- [SOURCE DATA]:
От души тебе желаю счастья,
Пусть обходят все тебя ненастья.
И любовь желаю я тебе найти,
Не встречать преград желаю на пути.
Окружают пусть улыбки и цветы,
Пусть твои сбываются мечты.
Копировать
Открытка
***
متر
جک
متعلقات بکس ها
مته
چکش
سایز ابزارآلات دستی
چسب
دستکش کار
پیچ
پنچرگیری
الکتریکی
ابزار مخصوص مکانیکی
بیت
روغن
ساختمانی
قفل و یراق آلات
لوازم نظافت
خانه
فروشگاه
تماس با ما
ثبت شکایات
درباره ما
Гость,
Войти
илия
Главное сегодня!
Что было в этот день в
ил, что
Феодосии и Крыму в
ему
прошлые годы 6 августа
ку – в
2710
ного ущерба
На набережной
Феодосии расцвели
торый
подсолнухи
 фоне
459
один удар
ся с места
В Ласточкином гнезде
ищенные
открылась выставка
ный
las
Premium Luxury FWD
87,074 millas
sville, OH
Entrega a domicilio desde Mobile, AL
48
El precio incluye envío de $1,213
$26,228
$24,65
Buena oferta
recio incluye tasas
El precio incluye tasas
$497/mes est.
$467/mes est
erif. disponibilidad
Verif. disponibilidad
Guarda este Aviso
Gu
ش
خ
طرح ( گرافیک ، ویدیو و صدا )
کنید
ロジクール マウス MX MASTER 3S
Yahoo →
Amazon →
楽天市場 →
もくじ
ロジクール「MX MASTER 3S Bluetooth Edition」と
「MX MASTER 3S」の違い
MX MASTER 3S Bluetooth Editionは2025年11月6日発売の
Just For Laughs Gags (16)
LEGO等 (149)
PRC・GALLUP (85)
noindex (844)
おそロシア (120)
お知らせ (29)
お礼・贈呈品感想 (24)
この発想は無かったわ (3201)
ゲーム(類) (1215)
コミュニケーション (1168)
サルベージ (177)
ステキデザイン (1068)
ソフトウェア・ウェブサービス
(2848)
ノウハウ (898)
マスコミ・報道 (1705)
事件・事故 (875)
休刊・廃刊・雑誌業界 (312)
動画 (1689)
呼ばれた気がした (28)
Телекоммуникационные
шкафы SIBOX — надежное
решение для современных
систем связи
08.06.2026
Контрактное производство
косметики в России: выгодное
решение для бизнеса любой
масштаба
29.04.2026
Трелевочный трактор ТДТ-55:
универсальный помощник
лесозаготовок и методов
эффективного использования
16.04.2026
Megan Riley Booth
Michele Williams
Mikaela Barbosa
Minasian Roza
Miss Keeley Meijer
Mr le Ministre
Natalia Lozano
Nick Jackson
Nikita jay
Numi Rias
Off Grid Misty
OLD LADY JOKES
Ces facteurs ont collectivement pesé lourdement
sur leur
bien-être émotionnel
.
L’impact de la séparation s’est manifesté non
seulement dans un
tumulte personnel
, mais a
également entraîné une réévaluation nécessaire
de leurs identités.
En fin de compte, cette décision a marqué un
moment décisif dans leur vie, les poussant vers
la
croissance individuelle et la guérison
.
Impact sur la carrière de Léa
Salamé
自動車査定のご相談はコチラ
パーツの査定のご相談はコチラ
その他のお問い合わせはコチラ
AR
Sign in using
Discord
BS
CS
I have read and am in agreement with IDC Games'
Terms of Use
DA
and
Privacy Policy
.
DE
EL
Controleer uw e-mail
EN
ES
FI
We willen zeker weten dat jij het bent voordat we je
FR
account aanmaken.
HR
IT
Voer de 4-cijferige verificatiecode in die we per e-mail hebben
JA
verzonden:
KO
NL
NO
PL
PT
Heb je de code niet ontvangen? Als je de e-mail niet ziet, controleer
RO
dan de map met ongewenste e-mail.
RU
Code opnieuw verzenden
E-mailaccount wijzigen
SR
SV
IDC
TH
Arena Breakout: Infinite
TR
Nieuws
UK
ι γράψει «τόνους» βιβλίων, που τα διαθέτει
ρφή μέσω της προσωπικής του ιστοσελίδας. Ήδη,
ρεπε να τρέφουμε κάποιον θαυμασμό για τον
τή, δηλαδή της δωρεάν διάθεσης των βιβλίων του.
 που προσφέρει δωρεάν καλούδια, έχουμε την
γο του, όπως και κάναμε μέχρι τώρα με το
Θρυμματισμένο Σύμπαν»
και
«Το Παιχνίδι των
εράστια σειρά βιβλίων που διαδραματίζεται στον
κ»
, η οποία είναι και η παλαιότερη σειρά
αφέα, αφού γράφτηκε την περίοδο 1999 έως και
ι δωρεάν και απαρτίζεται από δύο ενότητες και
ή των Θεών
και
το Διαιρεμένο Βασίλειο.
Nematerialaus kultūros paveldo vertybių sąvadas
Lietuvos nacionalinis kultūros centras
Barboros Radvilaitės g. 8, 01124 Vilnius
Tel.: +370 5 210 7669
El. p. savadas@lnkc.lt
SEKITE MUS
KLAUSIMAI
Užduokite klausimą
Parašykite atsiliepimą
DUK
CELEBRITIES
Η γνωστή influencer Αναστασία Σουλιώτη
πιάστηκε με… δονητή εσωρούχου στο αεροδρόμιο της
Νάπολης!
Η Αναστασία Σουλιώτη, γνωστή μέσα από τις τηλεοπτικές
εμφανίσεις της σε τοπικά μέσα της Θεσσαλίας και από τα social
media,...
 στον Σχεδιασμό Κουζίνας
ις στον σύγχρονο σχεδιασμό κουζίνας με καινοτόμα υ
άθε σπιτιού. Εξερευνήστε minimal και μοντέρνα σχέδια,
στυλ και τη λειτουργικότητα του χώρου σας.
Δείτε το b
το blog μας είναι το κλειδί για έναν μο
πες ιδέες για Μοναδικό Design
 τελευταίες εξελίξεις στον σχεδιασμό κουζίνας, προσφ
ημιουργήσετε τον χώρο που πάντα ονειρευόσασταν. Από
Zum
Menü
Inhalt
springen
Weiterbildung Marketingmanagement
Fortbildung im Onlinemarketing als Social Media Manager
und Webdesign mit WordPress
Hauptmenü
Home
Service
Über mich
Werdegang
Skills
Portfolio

- [TASK DESCRIPTION]: Every line in the entries above that mentions the word "δωρεάν" must be shown.

- [EXERCISE RESULT]:
τή, δηλαδή της δωρεάν διάθεσης των βιβλίων του.
 που προσφέρει δωρεάν καλούδια, έχουμε την
ι δωρεάν και απαρτίζεται από δύο ενότητες και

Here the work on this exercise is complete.